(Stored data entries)
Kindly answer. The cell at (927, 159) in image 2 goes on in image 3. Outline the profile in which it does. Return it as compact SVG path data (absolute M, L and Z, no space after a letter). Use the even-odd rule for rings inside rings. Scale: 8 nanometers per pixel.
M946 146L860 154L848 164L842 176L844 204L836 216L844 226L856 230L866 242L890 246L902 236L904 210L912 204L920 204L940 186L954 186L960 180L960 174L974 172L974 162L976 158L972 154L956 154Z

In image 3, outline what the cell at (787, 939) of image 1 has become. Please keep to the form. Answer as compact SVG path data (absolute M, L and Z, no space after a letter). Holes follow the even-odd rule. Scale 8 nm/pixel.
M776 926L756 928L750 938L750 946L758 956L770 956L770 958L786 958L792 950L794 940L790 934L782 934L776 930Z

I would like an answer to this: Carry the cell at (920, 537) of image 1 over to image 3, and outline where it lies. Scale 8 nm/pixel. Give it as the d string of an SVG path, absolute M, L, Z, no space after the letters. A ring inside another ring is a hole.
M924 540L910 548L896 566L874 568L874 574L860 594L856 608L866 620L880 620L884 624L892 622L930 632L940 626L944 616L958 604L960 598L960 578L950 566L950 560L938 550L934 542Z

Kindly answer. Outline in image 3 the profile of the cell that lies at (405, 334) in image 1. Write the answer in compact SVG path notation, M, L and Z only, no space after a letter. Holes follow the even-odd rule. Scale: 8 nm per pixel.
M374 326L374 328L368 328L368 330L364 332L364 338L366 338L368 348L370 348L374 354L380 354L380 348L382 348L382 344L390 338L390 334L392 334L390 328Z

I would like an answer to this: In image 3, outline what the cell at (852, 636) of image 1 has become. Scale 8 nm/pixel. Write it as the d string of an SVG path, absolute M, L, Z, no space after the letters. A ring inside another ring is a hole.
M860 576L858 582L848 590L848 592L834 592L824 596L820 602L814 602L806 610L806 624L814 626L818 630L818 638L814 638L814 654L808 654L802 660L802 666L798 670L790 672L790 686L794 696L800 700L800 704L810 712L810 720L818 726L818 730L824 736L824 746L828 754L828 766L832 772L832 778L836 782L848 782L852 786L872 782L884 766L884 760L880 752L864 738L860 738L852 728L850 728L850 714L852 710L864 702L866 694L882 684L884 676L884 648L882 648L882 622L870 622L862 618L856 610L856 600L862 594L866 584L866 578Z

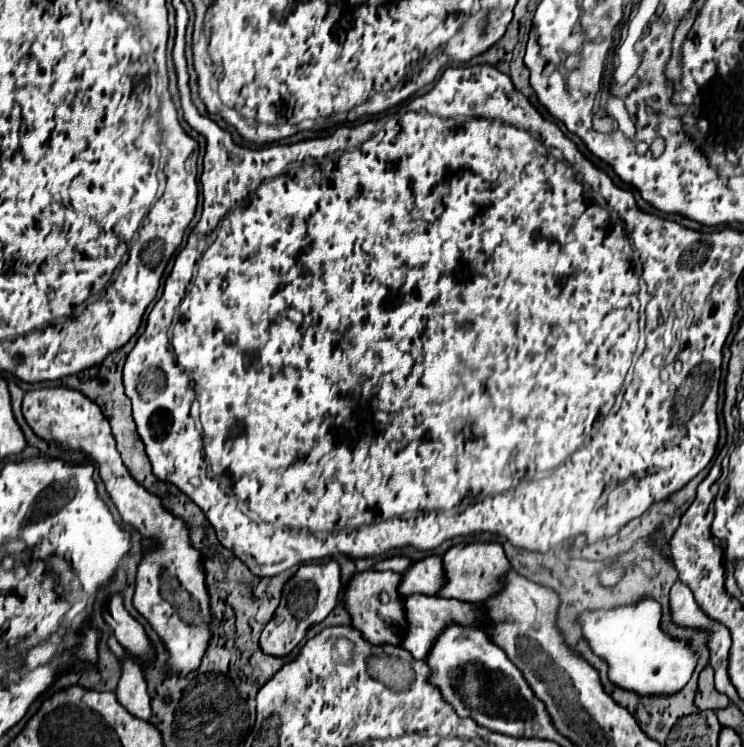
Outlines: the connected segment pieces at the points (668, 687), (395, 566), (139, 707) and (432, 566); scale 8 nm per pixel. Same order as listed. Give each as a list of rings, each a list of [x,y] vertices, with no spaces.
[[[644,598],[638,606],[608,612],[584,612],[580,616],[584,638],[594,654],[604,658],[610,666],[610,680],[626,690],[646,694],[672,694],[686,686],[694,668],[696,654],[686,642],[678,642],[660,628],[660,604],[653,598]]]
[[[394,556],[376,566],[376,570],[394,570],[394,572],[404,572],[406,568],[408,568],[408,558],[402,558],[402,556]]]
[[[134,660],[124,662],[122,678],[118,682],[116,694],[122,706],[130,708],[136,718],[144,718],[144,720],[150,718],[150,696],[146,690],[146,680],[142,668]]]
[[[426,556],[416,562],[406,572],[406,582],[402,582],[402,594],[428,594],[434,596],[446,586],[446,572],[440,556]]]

Assignment:
Print, exactly and only, the lines running from the one with "Outlines: the connected" to the end of the data above.

Written reply:
Outlines: the connected segment pieces at the points (668, 687), (395, 566), (139, 707) and (432, 566); scale 8 nm per pixel. Same order as listed. Give each as a list of rings, each a list of [x,y] vertices, with no spaces.
[[[644,598],[638,606],[608,612],[584,612],[580,616],[584,638],[594,654],[604,658],[610,666],[610,680],[626,690],[646,694],[672,694],[686,686],[694,668],[696,654],[686,642],[678,642],[660,628],[660,604],[653,598]]]
[[[394,556],[376,566],[376,570],[394,570],[394,572],[404,572],[406,568],[408,568],[408,558],[402,558],[402,556]]]
[[[134,660],[124,662],[122,678],[118,682],[116,694],[122,706],[130,708],[136,718],[144,718],[144,720],[150,718],[150,696],[146,690],[146,680],[142,668]]]
[[[426,556],[416,562],[406,572],[406,582],[402,582],[402,594],[428,594],[434,596],[446,586],[446,572],[440,556]]]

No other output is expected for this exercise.